Camille LeBlanc-Bazinet, 25, doesn’t give a hoot whether or not you think her muscles are too big—at least not anymore. The Quebecker is proud of what they represent: a helluva lot of work, for one. It’s hard work that paid off this past July when the chemical engineering student was named “The Fittest Woman on Earth” at the 2014 Reebok CrossFit Games. Bazinet talks to FLARE about her once tortured relationship to her body, what it takes to hang-clean like a Navy Seal, and why CrossFit is the healthiest cult/addiction in the world.
How did you become the fittest woman on earth?

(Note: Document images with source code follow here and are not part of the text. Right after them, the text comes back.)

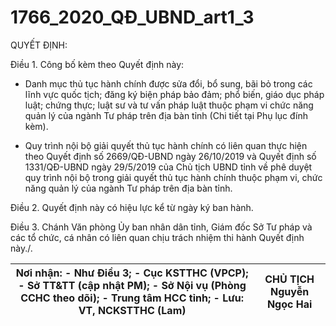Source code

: # 1766_2020_QĐ_UBND_art1_3
QUYẾT ĐỊNH:

Điều 1. Công bố kèm theo Quyết định này:

- Danh mục thủ tục hành chính được sửa đổi, bổ sung, bãi bỏ trong các lĩnh vực quốc tịch; đăng ký biện pháp bảo đảm; phổ biến, giáo dục pháp luật; chứng thực; luật sư và tư vấn pháp luật thuộc phạm vi chức năng quản lý của ngành Tư pháp trên địa bàn tỉnh (Chi tiết tại Phụ lục đính kèm).

- Quy trình nội bộ giải quyết thủ tục hành chính có liên quan thực hiện theo Quyết định số 2669/QĐ-UBND ngày 26/10/2019 và Quyết định số 1331/QĐ-UBND ngày 29/5/2019 của Chủ tịch UBND tỉnh về phê duyệt quy trình nội bộ trong giải quyết thủ tục hành chính thuộc phạm vi, chức năng quản lý của ngành Tư pháp trên địa bàn tỉnh.

Điều 2. Quyết định này có hiệu lực kể từ ngày ký ban hành.

Điều 3. Chánh Văn phòng Ủy ban nhân dân tỉnh, Giám đốc Sở Tư pháp và các tổ chức, cá nhân có liên quan chịu trách nhiệm thi hành Quyết định này./.

| Nơi nhận: - Như Điều 3; - Cục KSTTHC (VPCP); - Sở TT&TT (cập nhật PM); - Sở Nội vụ (Phòng CCHC theo dõi); - Trung tâm HCC tỉnh; - Lưu: VT, NCKSTTHC (Lam) | CHỦ TỊCH Nguyễn Ngọc Hai |
|---|---|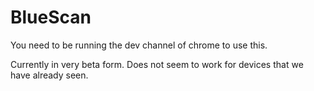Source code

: BlueScan
=======

You need to be running the dev channel of chrome to use this. 

Currently in very beta form. Does not seem to work for devices that we have already seen.
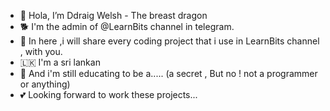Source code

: - 👋 Hola, I’m Ddraig Welsh - The breast dragon
- 🐕 I'm the admin of @LearnBits channel in telegram.
- 🦄 In here ,i will share every coding project that i use in LearnBits channel , with you.
- 🇱🇰 I'm a sri lankan
- 👦 And i'm still educating to be a..... (a secret , But no ! not a programmer or anything)
- 💕 Looking forward to work these projects...
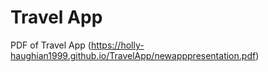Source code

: # Travel App
PDF of Travel App
(https://holly-haughian1999.github.io/TravelApp/newapppresentation.pdf)

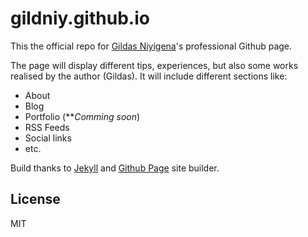 # gildniy.github.io

This the official repo for [Gildas Niyigena]'s professional Github page.

The page will display different tips, experiences, but also some works realised by the author (Gildas). It will include different sections like:

  - About
  - Blog
  - Portfolio (**_Comming soon_)
  - RSS Feeds
  - Social links
  - etc.

Build thanks to [Jekyll] and [Github Page] site builder.

License
----

MIT

   [Gildas Niyigena]: <http://github.com/gildniy/>
   [Jekyll]: <https://jekyllrb.com/>
   [Github Page]: <https://pages.github.com/>
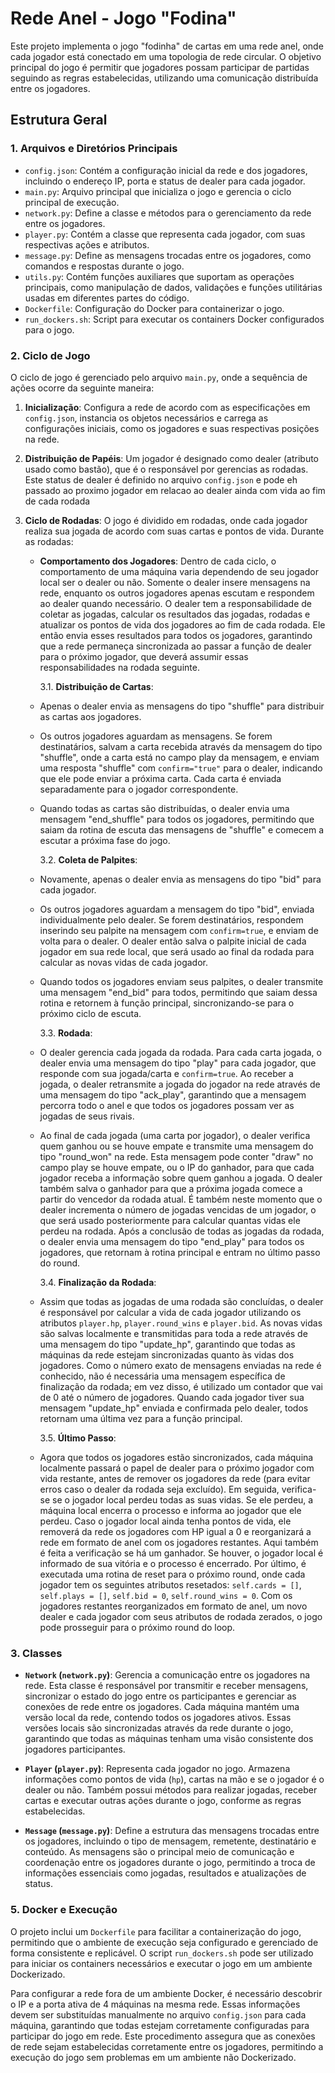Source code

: # Rede Anel - Jogo "Fodina"

Este projeto implementa o jogo "fodinha" de cartas em uma rede anel, onde cada jogador está conectado em uma topologia de rede circular. O objetivo principal do jogo é permitir que jogadores possam participar de partidas seguindo as regras estabelecidas, utilizando uma comunicação distribuída entre os jogadores.

## Estrutura Geral

### 1. Arquivos e Diretórios Principais

- `config.json`: Contém a configuração inicial da rede e dos jogadores, incluindo o endereço IP, porta e status de dealer para cada jogador.
- `main.py`: Arquivo principal que inicializa o jogo e gerencia o ciclo principal de execução.
- `network.py`: Define a classe e métodos para o gerenciamento da rede entre os jogadores.
- `player.py`: Contém a classe que representa cada jogador, com suas respectivas ações e atributos.
- `message.py`: Define as mensagens trocadas entre os jogadores, como comandos e respostas durante o jogo.
- `utils.py`: Contém funções auxiliares que suportam as operações principais, como manipulação de dados, validações e funções utilitárias usadas em diferentes partes do código.
- `Dockerfile`: Configuração do Docker para containerizar o jogo.
- `run_dockers.sh`: Script para executar os containers Docker configurados para o jogo.

### 2. Ciclo de Jogo

O ciclo de jogo é gerenciado pelo arquivo `main.py`, onde a sequência de ações ocorre da seguinte maneira:

1. **Inicialização**: Configura a rede de acordo com as especificações em `config.json`, instancia os objetos necessários e carrega as configurações iniciais, como os jogadores e suas respectivas posições na rede.
2. **Distribuição de Papéis**: Um jogador é designado como dealer (atributo usado como bastão), que é o responsável por gerencias as rodadas. Este status de dealer é definido no arquivo `config.json` e pode eh passado ao proximo jogador em relacao ao dealer ainda com vida ao fim de cada rodada

3. **Ciclo de Rodadas**: O jogo é dividido em rodadas, onde cada jogador realiza sua jogada de acordo com suas cartas e pontos de vida. Durante as rodadas:

   - **Comportamento dos Jogadores**: Dentro de cada ciclo, o comportamento de uma máquina varia dependendo de seu jogador local ser o dealer ou não. Somente o dealer insere mensagens na rede, enquanto os outros jogadores apenas escutam e respondem ao dealer quando necessário. O dealer tem a responsabilidade de coletar as jogadas, calcular os resultados das jogadas, rodadas e atualizar os pontos de vida dos jogadores ao fim de cada rodada. Ele então envia esses resultados para todos os jogadores, garantindo que a rede permaneça sincronizada ao passar a função de dealer para o próximo jogador, que deverá assumir essas responsabilidades na rodada seguinte.

     3.1. **Distribuição de Cartas**:

   - Apenas o dealer envia as mensagens do tipo "shuffle" para distribuir as cartas aos jogadores.
   - Os outros jogadores aguardam as mensagens. Se forem destinatários, salvam a carta recebida através da mensagem do tipo "shuffle", onde a carta está no campo play da mensagem, e enviam uma resposta "shuffle" com `confirm="true"` para o dealer, indicando que ele pode enviar a próxima carta. Cada carta é enviada separadamente para o jogador correspondente.
   - Quando todas as cartas são distribuídas, o dealer envia uma mensagem "end_shuffle" para todos os jogadores, permitindo que saiam da rotina de escuta das mensagens de "shuffle" e comecem a escutar a próxima fase do jogo.

     3.2. **Coleta de Palpites**:

   - Novamente, apenas o dealer envia as mensagens do tipo "bid" para cada jogador.
   - Os outros jogadores aguardam a mensagem do tipo "bid", enviada individualmente pelo dealer. Se forem destinatários, respondem inserindo seu palpite na mensagem com `confirm=true`, e enviam de volta para o dealer. O dealer então salva o palpite inicial de cada jogador em sua rede local, que será usado ao final da rodada para calcular as novas vidas de cada jogador.
   - Quando todos os jogadores enviam seus palpites, o dealer transmite uma mensagem "end_bid" para todos, permitindo que saiam dessa rotina e retornem à função principal, sincronizando-se para o próximo ciclo de escuta.

     3.3. **Rodada**:

   - O dealer gerencia cada jogada da rodada. Para cada carta jogada, o dealer envia uma mensagem do tipo "play" para cada jogador, que responde com sua jogada/carta e `confirm=true`. Ao receber a jogada, o dealer retransmite a jogada do jogador na rede através de uma mensagem do tipo "ack_play", garantindo que a mensagem percorra todo o anel e que todos os jogadores possam ver as jogadas de seus rivais.
   - Ao final de cada jogada (uma carta por jogador), o dealer verifica quem ganhou ou se houve empate e transmite uma mensagem do tipo "round_won" na rede. Esta mensagem pode conter "draw" no campo play se houve empate, ou o IP do ganhador, para que cada jogador receba a informação sobre quem ganhou a jogada. O dealer também salva o ganhador para que a próxima jogada comece a partir do vencedor da rodada atual. É também neste momento que o dealer incrementa o número de jogadas vencidas de um jogador, o que será usado posteriormente para calcular quantas vidas ele perdeu na rodada. Após a conclusão de todas as jogadas da rodada, o dealer envia uma mensagem do tipo "end_play" para todos os jogadores, que retornam à rotina principal e entram no último passo do round.

     3.4. **Finalização da Rodada**:

   - Assim que todas as jogadas de uma rodada são concluídas, o dealer é responsável por calcular a vida de cada jogador utilizando os atributos `player.hp`, `player.round_wins` e `player.bid`. As novas vidas são salvas localmente e transmitidas para toda a rede através de uma mensagem do tipo "update_hp", garantindo que todas as máquinas da rede estejam sincronizadas quanto às vidas dos jogadores. Como o número exato de mensagens enviadas na rede é conhecido, não é necessária uma mensagem específica de finalização da rodada; em vez disso, é utilizado um contador que vai de 0 até o número de jogadores. Quando cada jogador tiver sua mensagem "update_hp" enviada e confirmada pelo dealer, todos retornam uma última vez para a função principal.

     3.5. **Último Passo**:

   - Agora que todos os jogadores estão sincronizados, cada máquina localmente passará o papel de dealer para o próximo jogador com vida restante, antes de remover os jogadores da rede (para evitar erros caso o dealer da rodada seja excluído). Em seguida, verifica-se se o jogador local perdeu todas as suas vidas. Se ele perdeu, a máquina local encerra o processo e informa ao jogador que ele perdeu. Caso o jogador local ainda tenha pontos de vida, ele removerá da rede os jogadores com HP igual a 0 e reorganizará a rede em formato de anel com os jogadores restantes. Aqui também é feita a verificação se há um ganhador. Se houver, o jogador local é informado de sua vitória e o processo é encerrado. Por último, é executada uma rotina de reset para o próximo round, onde cada jogador tem os seguintes atributos resetados: `self.cards = []`, `self.plays = []`, `self.bid = 0`, `self.round_wins = 0`. Com os jogadores restantes reorganizados em formato de anel, um novo dealer e cada jogador com seus atributos de rodada zerados, o jogo pode prosseguir para o próximo round do loop.

### 3. Classes

- **`Network` (`network.py`)**: Gerencia a comunicação entre os jogadores na rede. Esta classe é responsável por transmitir e receber mensagens, sincronizar o estado do jogo entre os participantes e gerenciar as conexões de rede entre os jogadores. Cada máquina mantém uma versão local da rede, contendo todos os jogadores ativos. Essas versões locais são sincronizadas através da rede durante o jogo, garantindo que todas as máquinas tenham uma visão consistente dos jogadores participantes.

- **`Player` (`player.py`)**: Representa cada jogador no jogo. Armazena informações como pontos de vida (`hp`), cartas na mão e se o jogador é o dealer ou não. Também possui métodos para realizar jogadas, receber cartas e executar outras ações durante o jogo, conforme as regras estabelecidas.

- **`Message` (`message.py`)**: Define a estrutura das mensagens trocadas entre os jogadores, incluindo o tipo de mensagem, remetente, destinatário e conteúdo. As mensagens são o principal meio de comunicação e coordenação entre os jogadores durante o jogo, permitindo a troca de informações essenciais como jogadas, resultados e atualizações de status.

### 5. Docker e Execução

O projeto inclui um `Dockerfile` para facilitar a containerização do jogo, permitindo que o ambiente de execução seja configurado e gerenciado de forma consistente e replicável. O script `run_dockers.sh` pode ser utilizado para iniciar os containers necessários e executar o jogo em um ambiente Dockerizado.

Para configurar a rede fora de um ambiente Docker, é necessário descobrir o IP e a porta ativa de 4 máquinas na mesma rede. Essas informações devem ser substituídas manualmente no arquivo `config.json` para cada máquina, garantindo que todas estejam corretamente configuradas para participar do jogo em rede. Este procedimento assegura que as conexões de rede sejam estabelecidas corretamente entre os jogadores, permitindo a execução do jogo sem problemas em um ambiente não Dockerizado.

I think I just understood that you really need to make a lot of sacrifices; that you really need to work on your weaknesses; eat good, train hard, and believe in yourself —once you do that really anything is possible. Since 2010, I’ve always trained the same way. The only difference this year is that I asked for more help than the other years. I surrounded myself with a bigger group of people to help me and to fill those gaps in my fitness.
How do you describe CrossFit to people that have never done it before?
Generally, I use something people can relate to. For example, when you’re carrying all of your grocery bags at once because you’re too lazy to do two trips, and you’re doing a sort of farmer carry and telling yourself ‘You’re almost there, you can do it’—in CrossFit we do a lot of stuff like that. But we do it at a high intensity because that’s where you have the best physical and psychological adaptations.
How has your body changed since CrossFit?
I’ve always been active. When I was much younger I was competing in high-level gymnastics and I remember when I was in high school a guy told me that my arms looked big, and I wore long sleeves for my whole high school. I mean how terrible is that! Just because one person gave me that comment on my arms?! But that’s how we are as girls. We get affected by those things. And I remember, during my last year of high school, telling myself ‘F-ck it! You’re going to be who you are and be proud of yourself.’ But I still thought that my legs were too big—because I’ve always been kind of muscular—so I would run and do abs and I had some eating disorder because I wanted to be super skinny.
When I started doing CrossFit, it made me realize that those things are superficial and what is truly important is reaching your goal and feeling like you’re someone achieving things in your life, that you’re truly helping people around you, and that you’re being the best version of yourself. Now, I don’t even have a scale at my house. I don’t care how much I weigh. I don’t care about any of those things. Now it’s truly more about ‘am I being the best person I can be today?’ and that’s where I draw my strength. And at the same time, I work so hard on my body and all of those things that I’m just so proud of my muscle! I’m proud of what I look like. I think it’s very empowering.
What’s a day like for you? Are you working out every single day?
I’ll wake up and eat breakfast, and then I’ll go and train at 8:30 a.m. and I’ll do like three or four things. I might be doing front squats and then strength and then two little met cons [metabolic conditioning] and then I’ll go back at night and I’ll have another session, where I’m doing something similar with maybe more running and more rowing [thrown in]. Mainly, I train between two to four hours per day and maybe four to eight workouts a day.
Four to eight workouts a day? I thought you were going to say four to eight a week!
Yeah, multiply that by five.
Is CrossFit addictive?
You couldn’t have someone more addicted to CrossFit than me [laughing]. I think you end up finding a place where it’s easy to be yourself, where people accept you for who you are and there’s no hierarchy when you go into a Crossfit gym. People don’t care if you’re a janitor or the CEO of a company. When you get into a CrossFit gym everyone is equal.
CrossFit is often called a cult. What do you say to that?
I would say yes, it is! We all believe in the same thing: for health and fitness to be a part of our life. We all try to eat the same way where we eat meat, nuts, vegetables and some fruit and no sugar. We always talk about CrossFit because we love it that much. It’s kind of a cult. But you know what? It’s the healthiest cult ever.
What do you say to people who claim it’s dangerous?
No, it’s not. I think the truth is that a lot of people are lazy. CrossFit is not dangerous because it’s the only environment where you have that much coaching available to you. I don’t know any other place where you have that many eyes on you. If you go to a normal gym no one is looking at you and you’re being thrown on a machine that’s not even functional [training] … I think people don’t like the idea of doing something that is hard so they’d rather say it’s dangerous.